Irish in New York rally support for ‘Occupy Wall Street’ protesters
Irish flags flying as New York residents partake in mass protest in city
Irish Americans in New York joined forces this past Saturday to take part in the day of global protests in Manhattan which were inspired by the ongoing movement, Occupy Wall Street.
Organizers gathered on the outskirts of the now infamous Zucotti Park before marching up Broadway to Times Square on Saturday afternoon; an estimated 50 Irish Americans were involved.
The Occupy Wall Street protesters say they represent the 99 percent, in reference to Nobel Prize-winning economist Joseph Stiglitz’s study that the wealthiest one percent of U.S. citizens control 40 percent of the American wealth.
Tyrone man Owen Rodgers who took part in Saturday's protests said, “We thought it was a good idea to get the Irish involved, because similar things are happening at home”.
After witnessing the demonstrations at an early stage, Rodgers and Deanna Slattery decided to appeal to Irish Americans in New York to get involved.
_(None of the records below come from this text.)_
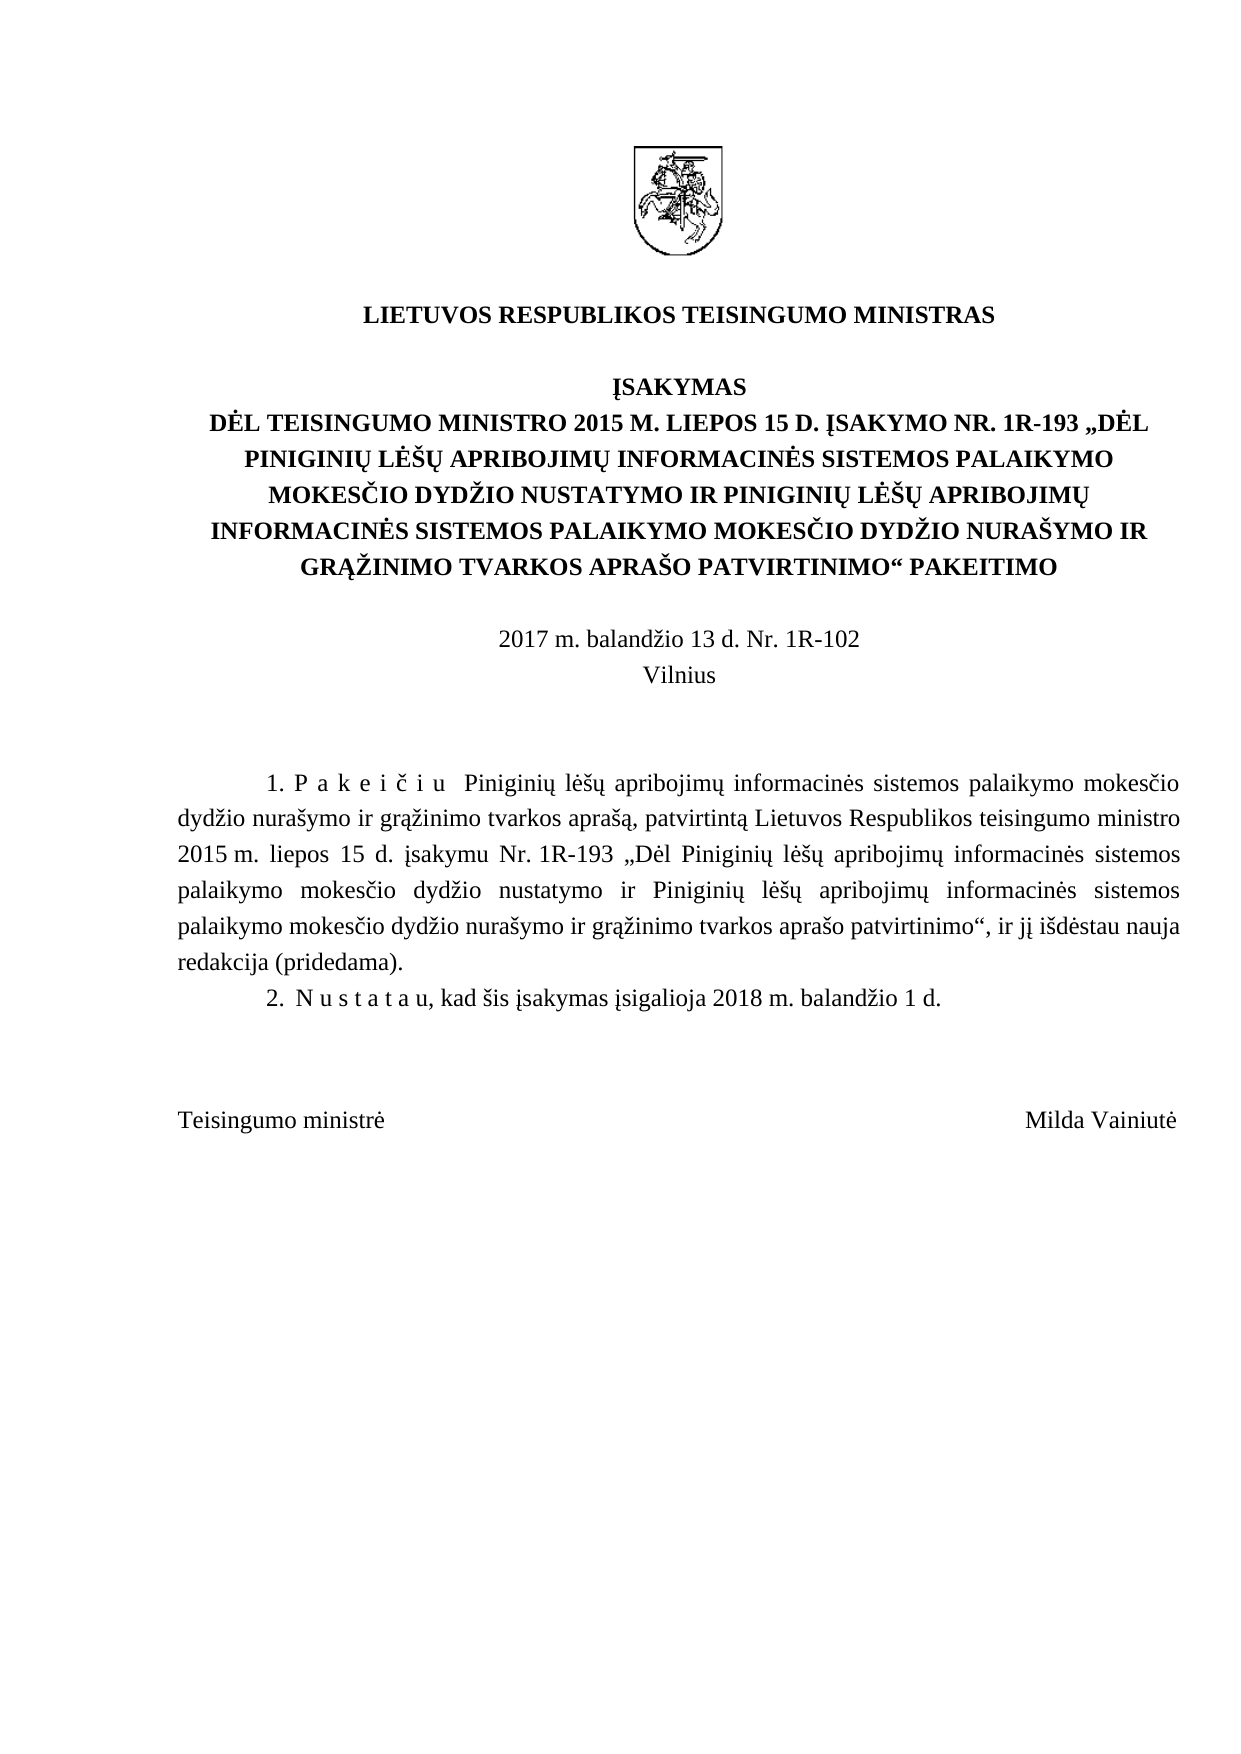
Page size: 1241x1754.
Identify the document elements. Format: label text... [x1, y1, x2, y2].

text 2017 m. balandžio 13 d. Nr. 1R-102 [177, 624, 1181, 653]
text Dėl TEISINGUMO MINISTRO 2015 M. LIEPOS 15 D. ĮSAKYMO NR. 1R-193 „DĖL PINIGINIŲ LĖŠŲ APRIBOJIMŲ INFORMACINĖS SISTEMOS PALAIKYMO MOKESČIO DYDŽIO NUSTATYMO IR PINIGINIŲ LĖŠŲ APRIBOJIMŲ INFORMACINĖS SISTEMOS PALAIKYMO MOKESČIO DYDŽIO NURAŠYMO IR GRĄŽINIMO TVARKOS APRAŠO PATVIRTINIMO“ PAKEITIMO [177, 408, 1181, 581]
text Teisingumo ministrė Milda Vainiutė [177, 1105, 1181, 1134]
text 2. Nustatau, kad šis įsakymas įsigalioja 2018 m. balandžio 1 d. [177, 983, 1181, 1012]
text LIETUVOS RESPUBLIKOS TEISINGUMO MINISTRAS [177, 300, 1181, 329]
text ĮSAKYMAS [177, 372, 1181, 401]
text Vilnius [177, 660, 1181, 688]
text 1. P a k e i č i u Piniginių lėšų apribojimų informacinės sistemos palaikymo mokesčio dydžio nurašymo ir grąžinimo tvarkos aprašą, patvirtintą Lietuvos Respublikos teisingumo ministro 2015 m. liepos 15 d. įsakymu Nr. 1R-193 „Dėl Piniginių lėšų apribojimų informacinės sistemos palaikymo mokesčio dydžio nustatymo ir Piniginių lėšų apribojimų informacinės sistemos palaikymo mokesčio dydžio nurašymo ir grąžinimo tvarkos aprašo patvirtinimo“, ir jį išdėstau nauja redakcija (pridedama). [177, 768, 1181, 976]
They issued a statement early last week in which they urged Irish Americans to “take part in the Saturday, October 15 global protest in support of Occupy Wall Street in Manhattan”.
“I see what is happening in the financial world and the lack of jobs,” Rodgers told the Irish Voice.
“The food lines are getting longer,” said the Manhattan resident, who manages an apartment building on the Upper West Side.
After witnessing Occupy Wall Street herself, Deanna Slattery originally from Michigan was keen to rally her fellow Irish Americans.
“I thought it would be a good idea for Irish Americans to go down,” Slattery, a small business owner, told the Voice.
“While everybody is getting laid off, bank fees are going up, no one seemed to get organized and say something,” she reflects.
“It’s a really impressive group, from all walks of life and all ages.
“I am very proud of what’s going on,” she added.
Occupy Wall Street protests have now spread to Ireland
Gathering on the outskirts of the Financial District last Saturday, the group marched up Broadway towards Times Square.
“It was exhilarating,” says Slattery, who carried a tricolor.
Liam Hennessy, from Kerry, admits he was expecting to find dirty hippies when he first took a stroll down to the protests a few weeks ago.
“I wanted to see what it all was about, so I went down one Friday evening near the beginning,” the computer technician told the Voice.